Concorde 003: Play God with your pants
Tailor-made unisex denim, righteous gemstones, hand-dyed tights & more
Welcome to Concorde, a new 2x monthly creation from Blackbird Spyplane where Erin takes the lead. You could call it a women’s vertical, but the insights, intel and “cute swag information” transcend gender. Issues 001 and 002 are archived here…
Heyyyyy, welcome to Issue 003 of Concorde!
With our first two issues out, the “unbeatable paywall” has now slid down in front of Concorde with a pleasing whoosh — and this life-improving delight is officially an exclusive for our Cla$$ified Subscribers.

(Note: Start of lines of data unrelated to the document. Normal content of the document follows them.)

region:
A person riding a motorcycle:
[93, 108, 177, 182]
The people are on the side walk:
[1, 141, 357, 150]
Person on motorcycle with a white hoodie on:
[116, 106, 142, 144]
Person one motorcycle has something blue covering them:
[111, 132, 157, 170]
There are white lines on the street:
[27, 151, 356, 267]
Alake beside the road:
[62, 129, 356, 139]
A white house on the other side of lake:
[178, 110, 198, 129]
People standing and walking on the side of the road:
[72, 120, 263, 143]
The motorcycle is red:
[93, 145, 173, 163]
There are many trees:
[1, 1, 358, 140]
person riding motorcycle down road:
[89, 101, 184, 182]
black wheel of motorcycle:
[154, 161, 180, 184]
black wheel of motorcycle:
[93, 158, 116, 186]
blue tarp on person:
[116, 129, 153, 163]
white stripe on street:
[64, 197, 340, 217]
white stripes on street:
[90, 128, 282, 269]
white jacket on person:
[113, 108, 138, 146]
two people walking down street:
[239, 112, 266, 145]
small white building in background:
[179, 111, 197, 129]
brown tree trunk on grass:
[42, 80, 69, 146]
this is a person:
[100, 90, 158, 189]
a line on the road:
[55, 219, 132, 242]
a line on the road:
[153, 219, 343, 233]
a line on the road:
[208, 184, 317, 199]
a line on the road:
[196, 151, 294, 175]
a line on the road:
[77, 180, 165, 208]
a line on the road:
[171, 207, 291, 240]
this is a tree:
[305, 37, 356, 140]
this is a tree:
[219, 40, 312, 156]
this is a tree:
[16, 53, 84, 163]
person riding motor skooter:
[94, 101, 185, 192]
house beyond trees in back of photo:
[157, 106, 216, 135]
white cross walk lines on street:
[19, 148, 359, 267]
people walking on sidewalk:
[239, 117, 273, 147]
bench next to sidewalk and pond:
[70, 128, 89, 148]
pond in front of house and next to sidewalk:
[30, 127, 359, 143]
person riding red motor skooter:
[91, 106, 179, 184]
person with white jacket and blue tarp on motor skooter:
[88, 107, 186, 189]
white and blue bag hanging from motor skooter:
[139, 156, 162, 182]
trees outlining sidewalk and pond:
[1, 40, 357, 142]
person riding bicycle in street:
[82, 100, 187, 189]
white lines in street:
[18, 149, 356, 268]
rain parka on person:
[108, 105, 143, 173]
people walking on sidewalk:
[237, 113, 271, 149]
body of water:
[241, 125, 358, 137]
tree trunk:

Upgrade if you haven’t 😉.
If you’re new to BBSP, you can get a feel for what we’re about in two recent profiles of us, in The New York Times and The Guardian.
— Erin & Jonah
Clones… They’re not something we think about much here at Spyplane HQ. The idea of cloning people strikes us as some nonstarter dystopian “Playing God” creep s**t, and even though we love all of earth’s beasts, when we hear about people cloning beloved pets so that “they never have to die,” it seems to betray a fundamentally unhealthy attitude of denial toward death — no matter how motivated by love the impulse might be at bottom…
But what about denying the death of a fire jawn by cloning it? Specifically, what about cloning a beloved pair of jeans? The search for great pants can be vexing, to the degree that when you find a pair of jeans you look good in and feel comfortable wearing, you want to keep them around forever. This is why some ppl buy multiples from the jump, but sometimes you don’t really know how much you love a pair of jeans until enough time has passed that that precise pair is no longer coppable.

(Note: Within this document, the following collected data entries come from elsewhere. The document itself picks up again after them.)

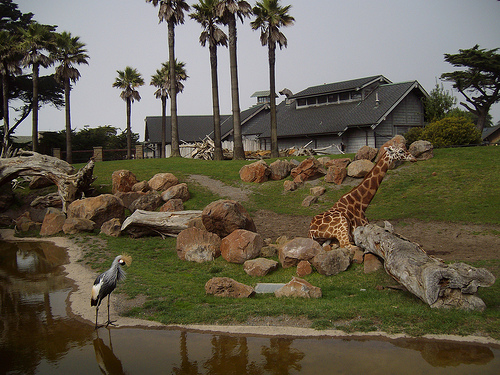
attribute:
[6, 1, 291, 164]
trees — green, tall, very tall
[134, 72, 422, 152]
building — white, big, wide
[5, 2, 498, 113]
sky — blue, purple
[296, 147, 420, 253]
giraffe — sitting, tall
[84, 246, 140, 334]
bird — grey, small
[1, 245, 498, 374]
water — brown, dirty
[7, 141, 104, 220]
log — large, brown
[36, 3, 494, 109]
sky — blue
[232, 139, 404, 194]
boulders — orange, brown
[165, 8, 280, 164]
trees — tall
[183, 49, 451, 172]
roof — dark gray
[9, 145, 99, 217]
tree — big, rotten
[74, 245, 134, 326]
bird — tall, black, wite, grey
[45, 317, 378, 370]
water — brown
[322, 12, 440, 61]
sky — grey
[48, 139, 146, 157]
stone posts — large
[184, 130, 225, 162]
pile — large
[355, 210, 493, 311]
log — large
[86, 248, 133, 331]
bird — standing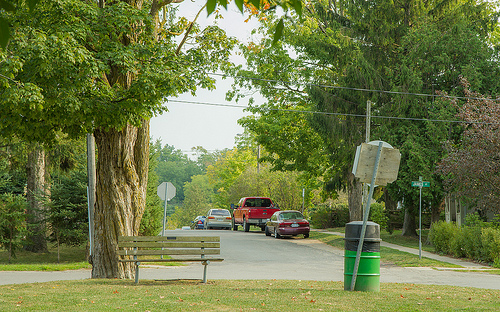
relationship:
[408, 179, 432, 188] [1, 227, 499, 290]
sign beside road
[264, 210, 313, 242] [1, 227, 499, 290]
car beside road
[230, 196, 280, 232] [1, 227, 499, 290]
car beside road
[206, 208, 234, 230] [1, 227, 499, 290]
car beside road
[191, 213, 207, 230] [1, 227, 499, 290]
car beside road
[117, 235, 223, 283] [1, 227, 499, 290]
bench beside of road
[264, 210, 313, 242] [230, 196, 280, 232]
car beside car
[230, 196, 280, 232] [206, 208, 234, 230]
car behind car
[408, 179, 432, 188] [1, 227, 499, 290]
sign beside of road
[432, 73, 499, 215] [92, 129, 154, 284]
tree has a trunk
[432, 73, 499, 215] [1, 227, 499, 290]
tree beside of road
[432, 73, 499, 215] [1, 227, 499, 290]
tree are beside of road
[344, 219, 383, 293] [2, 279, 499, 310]
trash can sitting on grass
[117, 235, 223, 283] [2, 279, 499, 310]
bench sitting on grass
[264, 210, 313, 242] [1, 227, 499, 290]
car parked on road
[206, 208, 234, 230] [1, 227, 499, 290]
car parked on road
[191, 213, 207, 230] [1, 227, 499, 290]
car parked on road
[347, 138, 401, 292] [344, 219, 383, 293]
sign behind trash can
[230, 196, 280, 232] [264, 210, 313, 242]
car next to car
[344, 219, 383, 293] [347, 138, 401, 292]
trash can in front of sign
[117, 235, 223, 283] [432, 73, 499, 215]
bench in front of tree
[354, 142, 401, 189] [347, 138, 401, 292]
wooden block behind sign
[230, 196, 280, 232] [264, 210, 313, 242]
car in front of car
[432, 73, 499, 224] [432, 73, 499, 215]
tree beside of tree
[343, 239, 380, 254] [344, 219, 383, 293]
bag inside of trash can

I’ve been thinking about this recently because I came across a wildly talented customs-jeans-maker in NYC who, among other things, “clones” cherished jeans that people bring to her. And, in the process, she lets you make “genetic tweaks” to the materials and the fit…
We are a firmly anti-eugenicist newsletter, but might be pro… eujawnicist?!

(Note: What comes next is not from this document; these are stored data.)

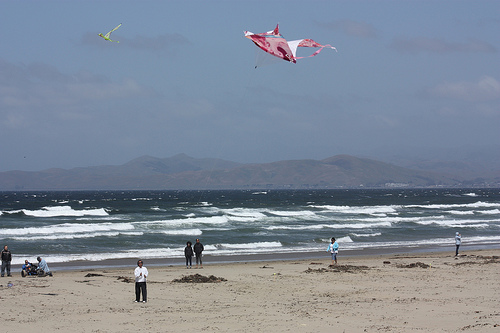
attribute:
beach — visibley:
[247, 304, 271, 320]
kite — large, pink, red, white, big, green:
[224, 18, 327, 60]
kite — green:
[98, 15, 139, 49]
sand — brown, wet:
[244, 299, 270, 313]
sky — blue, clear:
[398, 8, 417, 27]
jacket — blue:
[321, 230, 338, 252]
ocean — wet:
[191, 198, 222, 220]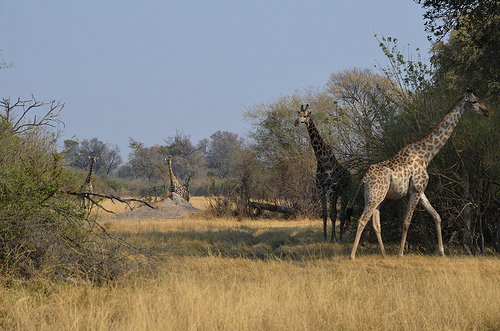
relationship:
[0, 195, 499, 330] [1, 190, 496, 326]
grass standing in field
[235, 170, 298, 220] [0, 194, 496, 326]
tree lying on ground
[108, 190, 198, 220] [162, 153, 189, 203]
rock sitting in front of giraffe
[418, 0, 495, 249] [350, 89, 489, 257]
mountain towering above giraffe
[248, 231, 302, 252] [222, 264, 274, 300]
shadow on ground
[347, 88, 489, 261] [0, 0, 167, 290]
animal standing in forest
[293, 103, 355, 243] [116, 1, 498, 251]
animal standing in forest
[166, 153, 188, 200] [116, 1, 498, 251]
animal standing in forest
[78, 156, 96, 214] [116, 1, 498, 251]
animal standing in forest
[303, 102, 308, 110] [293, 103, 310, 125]
horn on head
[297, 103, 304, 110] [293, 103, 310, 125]
horn on head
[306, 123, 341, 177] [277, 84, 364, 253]
neck on giraffe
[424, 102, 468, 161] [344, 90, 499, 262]
neck on giraffe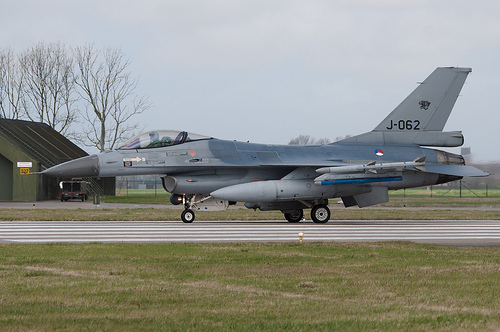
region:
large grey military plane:
[27, 59, 477, 231]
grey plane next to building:
[0, 57, 486, 227]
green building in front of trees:
[0, 28, 156, 218]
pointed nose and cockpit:
[30, 111, 219, 196]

Today we’ve also got strangely beautiful gemstone-studded accessories, cool artist-made t-shirts, and the signs of an incoming trend, but first, check this out —
Emma Sienkiewycz is a New York-based tailor who specializes in denim. She learned how to sew using industrial machines while she was a high-school student in Vermont, apprenticing with a shoemaker there, then she moved to NYC to study menswear at Parsons. She went on to work at the beloved Greenpoint denim shop Loren, doing tailoring/repairs and custom orders for four years — which is where she learned the ins and outs of exceptional-pants construction.
“When you do repairs and tailoring, you’re studying how things are made by taking them apart and putting them back together,” Emma told me the other day, “and you start to recognize, Oh, this is made well, based on the quality of the stitching, how things are lining up, quality of the fabric, etc.”